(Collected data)
=== Section Start ===
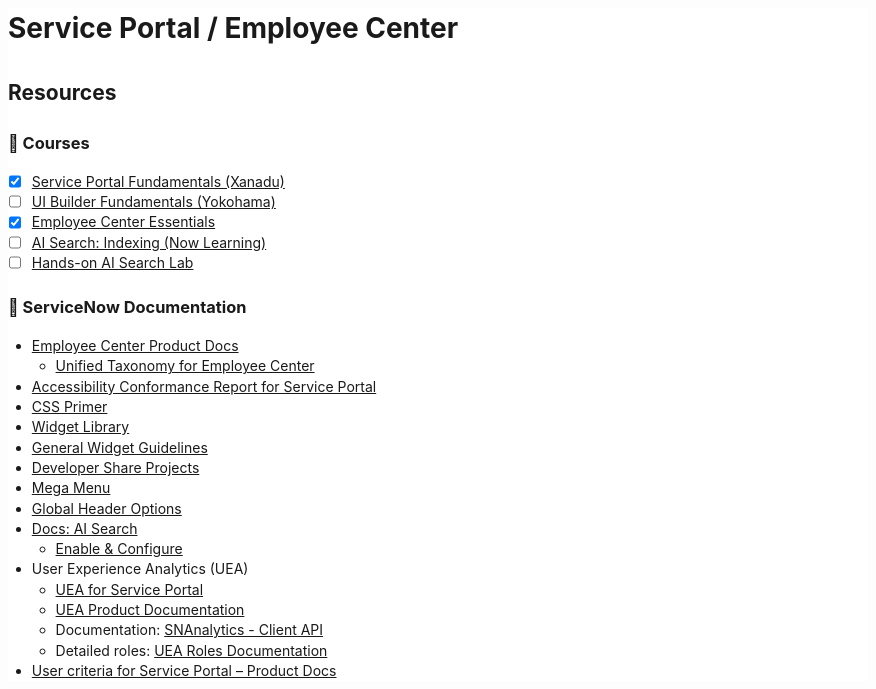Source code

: # Service Portal / Employee Center

## Resources

### 📘 Courses

- [x] [Service Portal Fundamentals (Xanadu)](https://learning.servicenow.com/lxp/en/now-platform/service-portal-fundamentals-on-demand?id=learning_course_prev&course_id=46bbccf647435250ac2f89c2e36d437a)
- [ ] [UI Builder Fundamentals (Yokohama)](https://learning.servicenow.com/lxp/en/now-platform/ui-builder-fundamentals-washington?id=learning_course_prev&course_id=be3c198e97bf5ed4a916b4be2153af4b)
- [x] [Employee Center Essentials](https://nowlearning.servicenow.com/lxp/en/hr-service-delivery/hr-service-deliveryname?id=learning_course_prev&course_id=167dea289374b5103cc0322d6cba1019)
- [ ] [AI Search: Indexing (Now Learning)](https://nowlearning.servicenow.com/lxp/en/now-platform/ai-search-indexing?id=learning_course_prev&course_id=beb44c4147cb29142a090dcbd36d435c)
- [ ] [Hands-on AI Search Lab](https://nowlearning.servicenow.com/lxp/en/now-platform/ai-search-explore-ai-search-with-a-hands-on-lab?id=learning_course_prev&course_id=fa0c0ccdc38f29545922751ce001319d)

### 📄 ServiceNow Documentation

- [Employee Center Product Docs](https://docs.servicenow.com/csh?version=latest&topicname=employee-center-landing-page)
  - [Unified Taxonomy for Employee Center](https://docs.servicenow.com/csh?version=latest&topicname=config-taxonomy)
- [Accessibility Conformance Report for Service Portal](https://www.servicenow.com/docs/bundle/accessibility/page/administer/accessibility-508-compliance/concept/available-accessibility-conformance-reports.html)
- [CSS Primer](https://docs.servicenow.com/csh?version=latest&topicname=scss-primer)
- [Widget Library](https://docs.servicenow.com/csh?version=latest&topicname=widget-showcase)
- [General Widget Guidelines](https://docs.servicenow.com/csh?version=latest&topicname=general-guidelines-developing-widgets)
- [Developer Share Projects](https://developer.servicenow.com/connect.do#!/share/contents?category=Service_Portal_Widgets&page=1)
- [Mega Menu](https://docs.servicenow.com/csh?version=latest&topicname=config-mega-menu)
- [Global Header Options](https://docs.servicenow.com/csh?version=latest&topicname=config-global-header-components)
- [Docs: AI Search](https://docs.servicenow.com/csh?version=latest&topicname=overview-ais)
  - [Enable & Configure](https://docs.servicenow.com/csh?version=latest&topicname=ai-search)
- User Experience Analytics (UEA)
  - [UEA for Service Portal](https://docs.servicenow.com/csh?version=latest&topicname=sp-analytics)
  - [UEA Product Documentation](https://docs.servicenow.com/csh?version=latest&topicname=user-exp-analytics-landing)
  - Documentation: [SNAnalytics - Client API](https://docs.servicenow.com/csh?version=latest&topicname=SNAnalyticsClientAPI)
  - Detailed roles: [UEA Roles Documentation](https://docs.servicenow.com/csh?version=latest&topicname=sp-analytics-roles)
- [User criteria for Service Portal – Product Docs](https://docs.servicenow.com/csh?version=latest&topicname=user-criteria)
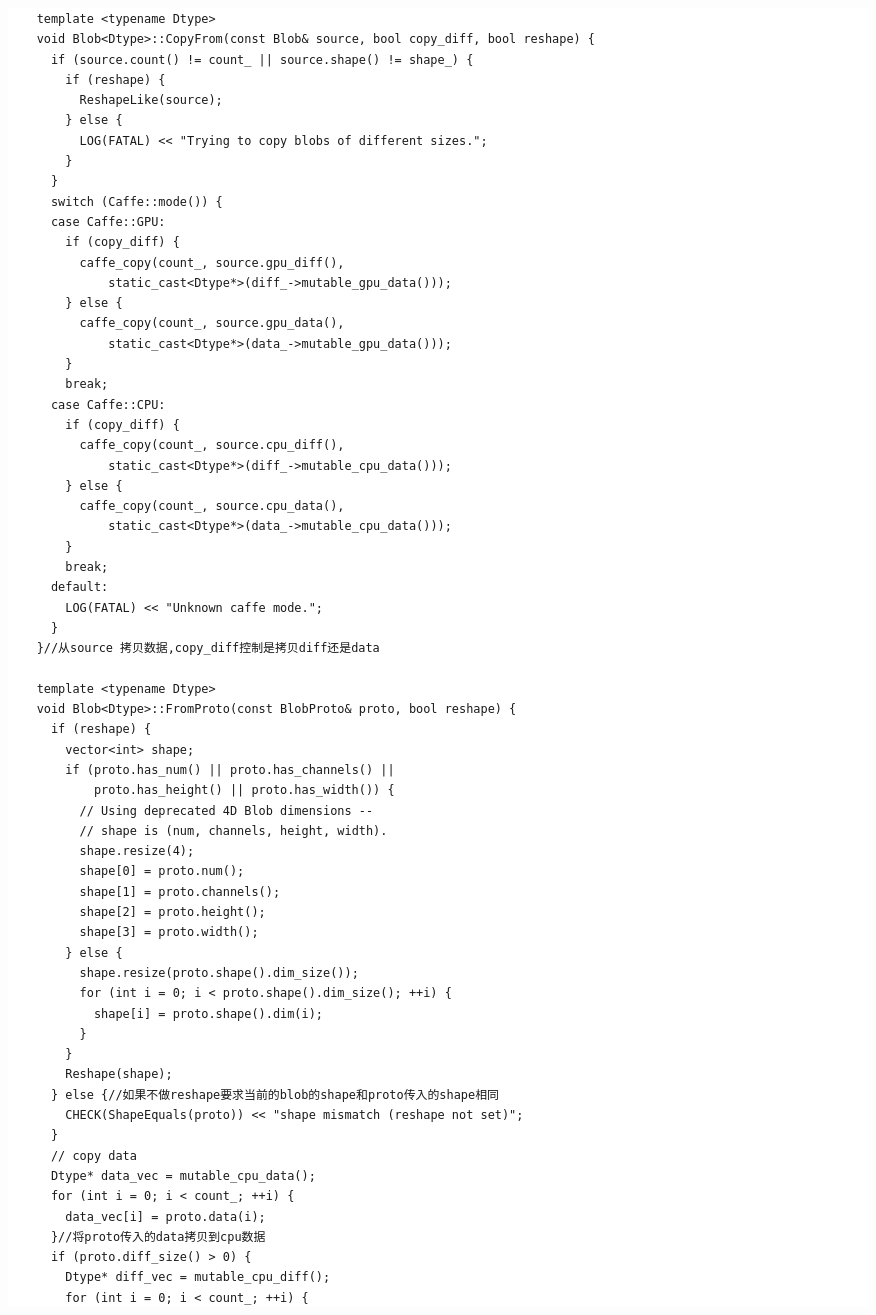         template <typename Dtype>  
        void Blob<Dtype>::CopyFrom(const Blob& source, bool copy_diff, bool reshape) {  
          if (source.count() != count_ || source.shape() != shape_) {  
            if (reshape) {  
              ReshapeLike(source);  
            } else {  
              LOG(FATAL) << "Trying to copy blobs of different sizes.";  
            }  
          }  
          switch (Caffe::mode()) {  
          case Caffe::GPU:  
            if (copy_diff) {  
              caffe_copy(count_, source.gpu_diff(),  
                  static_cast<Dtype*>(diff_->mutable_gpu_data()));  
            } else {  
              caffe_copy(count_, source.gpu_data(),  
                  static_cast<Dtype*>(data_->mutable_gpu_data()));  
            }  
            break;  
          case Caffe::CPU:  
            if (copy_diff) {  
              caffe_copy(count_, source.cpu_diff(),  
                  static_cast<Dtype*>(diff_->mutable_cpu_data()));  
            } else {  
              caffe_copy(count_, source.cpu_data(),  
                  static_cast<Dtype*>(data_->mutable_cpu_data()));  
            }  
            break;  
          default:  
            LOG(FATAL) << "Unknown caffe mode.";  
          }  
        }//从source 拷贝数据,copy_diff控制是拷贝diff还是data  
          
        template <typename Dtype>  
        void Blob<Dtype>::FromProto(const BlobProto& proto, bool reshape) {  
          if (reshape) {  
            vector<int> shape;  
            if (proto.has_num() || proto.has_channels() ||  
                proto.has_height() || proto.has_width()) {  
              // Using deprecated 4D Blob dimensions --  
              // shape is (num, channels, height, width).  
              shape.resize(4);  
              shape[0] = proto.num();  
              shape[1] = proto.channels();  
              shape[2] = proto.height();  
              shape[3] = proto.width();  
            } else {  
              shape.resize(proto.shape().dim_size());  
              for (int i = 0; i < proto.shape().dim_size(); ++i) {  
                shape[i] = proto.shape().dim(i);  
              }  
            }  
            Reshape(shape);  
          } else {//如果不做reshape要求当前的blob的shape和proto传入的shape相同  
            CHECK(ShapeEquals(proto)) << "shape mismatch (reshape not set)";  
          }  
          // copy data  
          Dtype* data_vec = mutable_cpu_data();  
          for (int i = 0; i < count_; ++i) {  
            data_vec[i] = proto.data(i);  
          }//将proto传入的data拷贝到cpu数据  
          if (proto.diff_size() > 0) {  
            Dtype* diff_vec = mutable_cpu_diff();  
            for (int i = 0; i < count_; ++i) {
=== Section End ===
Task description: If a line falls between the first line of the records above and the line containing "- [x] [Service", inclusive, retype it exactly; leave pictures out.

Your response:
Source code

: # Service Portal / Employee Center

## Resources

### 📘 Courses

- [x] [Service Portal Fundamentals (Xanadu)](https://learning.servicenow.com/lxp/en/now-platform/service-portal-fundamentals-on-demand?id=learning_course_prev&course_id=46bbccf647435250ac2f89c2e36d437a)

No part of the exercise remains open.